Though I lost him, I have pursued and unearthed many victories. My life has, therefore, been full of people, like him, praising my strength. I often find the compliments more infuriating than flattering, however. Because those compliments romanticize my pain. And I’m not inherently stronger than anybody else.
I became strong one choice at a time.

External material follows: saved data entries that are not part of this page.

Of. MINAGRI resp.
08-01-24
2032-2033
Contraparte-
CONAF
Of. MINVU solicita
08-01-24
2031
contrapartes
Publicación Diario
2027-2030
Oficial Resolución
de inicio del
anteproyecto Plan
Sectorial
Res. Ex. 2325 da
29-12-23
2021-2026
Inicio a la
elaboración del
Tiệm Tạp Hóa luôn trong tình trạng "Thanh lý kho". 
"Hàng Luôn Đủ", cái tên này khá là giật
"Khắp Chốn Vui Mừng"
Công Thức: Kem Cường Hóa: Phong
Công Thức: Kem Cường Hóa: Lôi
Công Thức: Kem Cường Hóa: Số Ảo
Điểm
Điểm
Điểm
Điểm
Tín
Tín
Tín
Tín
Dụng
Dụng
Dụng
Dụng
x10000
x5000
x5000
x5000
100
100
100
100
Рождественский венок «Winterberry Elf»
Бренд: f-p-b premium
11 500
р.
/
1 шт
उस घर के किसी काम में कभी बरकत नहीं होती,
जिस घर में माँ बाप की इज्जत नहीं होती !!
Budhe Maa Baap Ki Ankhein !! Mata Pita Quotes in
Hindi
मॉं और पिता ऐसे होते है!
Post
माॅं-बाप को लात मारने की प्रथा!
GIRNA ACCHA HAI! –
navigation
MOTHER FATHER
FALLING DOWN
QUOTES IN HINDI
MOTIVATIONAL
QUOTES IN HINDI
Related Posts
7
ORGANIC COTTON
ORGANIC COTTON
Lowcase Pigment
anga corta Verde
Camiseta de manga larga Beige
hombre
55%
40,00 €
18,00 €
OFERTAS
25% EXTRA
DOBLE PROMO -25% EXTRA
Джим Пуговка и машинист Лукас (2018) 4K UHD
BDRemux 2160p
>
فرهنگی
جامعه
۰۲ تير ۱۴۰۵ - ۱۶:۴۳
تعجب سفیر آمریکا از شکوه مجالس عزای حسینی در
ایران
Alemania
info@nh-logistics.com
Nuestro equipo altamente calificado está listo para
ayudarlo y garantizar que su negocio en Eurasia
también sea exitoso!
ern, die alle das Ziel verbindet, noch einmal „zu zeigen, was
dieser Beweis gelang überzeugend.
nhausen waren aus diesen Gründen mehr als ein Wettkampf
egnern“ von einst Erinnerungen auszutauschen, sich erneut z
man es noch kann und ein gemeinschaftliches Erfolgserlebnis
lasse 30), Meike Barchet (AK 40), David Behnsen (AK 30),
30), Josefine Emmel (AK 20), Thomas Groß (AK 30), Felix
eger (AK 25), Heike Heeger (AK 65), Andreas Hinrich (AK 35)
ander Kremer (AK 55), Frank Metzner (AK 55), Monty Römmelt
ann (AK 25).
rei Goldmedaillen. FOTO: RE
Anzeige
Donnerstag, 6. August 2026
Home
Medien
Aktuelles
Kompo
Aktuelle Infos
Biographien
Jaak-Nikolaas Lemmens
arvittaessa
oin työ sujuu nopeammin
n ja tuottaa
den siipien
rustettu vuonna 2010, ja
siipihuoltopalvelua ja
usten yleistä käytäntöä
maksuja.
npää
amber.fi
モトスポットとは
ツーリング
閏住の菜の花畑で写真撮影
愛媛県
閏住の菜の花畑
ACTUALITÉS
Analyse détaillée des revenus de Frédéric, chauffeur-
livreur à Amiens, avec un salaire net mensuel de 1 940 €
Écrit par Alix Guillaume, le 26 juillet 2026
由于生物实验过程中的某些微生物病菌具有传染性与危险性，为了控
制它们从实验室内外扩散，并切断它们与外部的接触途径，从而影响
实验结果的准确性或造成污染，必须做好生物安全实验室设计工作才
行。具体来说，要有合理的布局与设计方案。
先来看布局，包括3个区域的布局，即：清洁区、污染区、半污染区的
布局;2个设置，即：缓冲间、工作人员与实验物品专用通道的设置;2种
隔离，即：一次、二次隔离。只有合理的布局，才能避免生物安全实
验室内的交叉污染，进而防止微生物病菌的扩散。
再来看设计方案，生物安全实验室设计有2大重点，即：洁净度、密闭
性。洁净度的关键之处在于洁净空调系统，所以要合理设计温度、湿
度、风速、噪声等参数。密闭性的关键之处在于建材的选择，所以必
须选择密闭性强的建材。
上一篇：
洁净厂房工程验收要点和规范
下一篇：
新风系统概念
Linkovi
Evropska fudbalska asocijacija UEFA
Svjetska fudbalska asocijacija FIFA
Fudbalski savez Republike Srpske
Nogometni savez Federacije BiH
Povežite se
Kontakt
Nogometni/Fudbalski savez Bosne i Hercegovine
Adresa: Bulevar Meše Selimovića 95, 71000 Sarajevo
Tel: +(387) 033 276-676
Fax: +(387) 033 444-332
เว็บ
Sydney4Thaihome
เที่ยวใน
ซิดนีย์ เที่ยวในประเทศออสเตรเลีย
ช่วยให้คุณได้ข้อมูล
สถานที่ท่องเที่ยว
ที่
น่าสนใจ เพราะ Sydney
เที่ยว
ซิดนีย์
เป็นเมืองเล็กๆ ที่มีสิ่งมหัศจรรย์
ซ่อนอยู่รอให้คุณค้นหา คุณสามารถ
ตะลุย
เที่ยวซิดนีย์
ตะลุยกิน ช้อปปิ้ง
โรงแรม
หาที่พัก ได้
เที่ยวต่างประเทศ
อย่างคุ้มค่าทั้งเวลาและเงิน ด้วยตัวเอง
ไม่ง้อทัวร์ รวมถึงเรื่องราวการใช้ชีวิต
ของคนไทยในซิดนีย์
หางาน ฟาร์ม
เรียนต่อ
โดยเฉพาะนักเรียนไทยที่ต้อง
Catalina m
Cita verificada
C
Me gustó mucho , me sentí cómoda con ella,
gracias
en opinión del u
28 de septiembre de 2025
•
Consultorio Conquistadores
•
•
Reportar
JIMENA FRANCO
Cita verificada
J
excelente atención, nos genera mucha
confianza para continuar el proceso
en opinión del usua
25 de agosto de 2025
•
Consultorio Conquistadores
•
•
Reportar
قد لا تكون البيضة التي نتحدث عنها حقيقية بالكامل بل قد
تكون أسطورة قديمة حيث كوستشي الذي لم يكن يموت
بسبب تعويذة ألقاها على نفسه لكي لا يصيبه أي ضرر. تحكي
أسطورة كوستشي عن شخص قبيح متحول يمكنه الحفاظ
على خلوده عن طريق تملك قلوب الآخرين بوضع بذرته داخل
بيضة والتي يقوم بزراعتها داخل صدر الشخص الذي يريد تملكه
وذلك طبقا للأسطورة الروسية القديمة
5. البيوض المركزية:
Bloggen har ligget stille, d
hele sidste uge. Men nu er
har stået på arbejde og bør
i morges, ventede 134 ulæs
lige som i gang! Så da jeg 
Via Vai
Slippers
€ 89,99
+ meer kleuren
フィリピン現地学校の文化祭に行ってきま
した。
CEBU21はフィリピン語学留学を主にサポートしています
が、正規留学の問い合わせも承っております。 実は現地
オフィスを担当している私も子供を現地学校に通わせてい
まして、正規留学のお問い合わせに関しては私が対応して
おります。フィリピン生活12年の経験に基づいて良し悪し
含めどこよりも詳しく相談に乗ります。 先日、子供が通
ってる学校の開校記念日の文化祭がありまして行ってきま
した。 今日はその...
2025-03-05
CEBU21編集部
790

I chose to rage against the temptation to hang onto unhealthy relationships out of fear of living and dying alone; to pursue advanced degrees despite unrelenting financial and medical setbacks; to pull all-nighters chasing perfection; to run at 6 a.m., no matter my exhaustion or the unkind weather; to follow my career to a new home; to work three jobs to make ends meet; to put one sock on, break down in tears, and then put the other one on.
And I choose now to love and to lose; to see, dissect, and learn from my weaknesses; to defy the odds; to do what I have to do; to put myself into words.
So, the next time you feel compelled to compliment someone on her strength, do it. And then rage. Don’t use strong people as an excuse to be weak; to do so means committing an injustice against them and yourself.
Choose to be strong one choice at a time.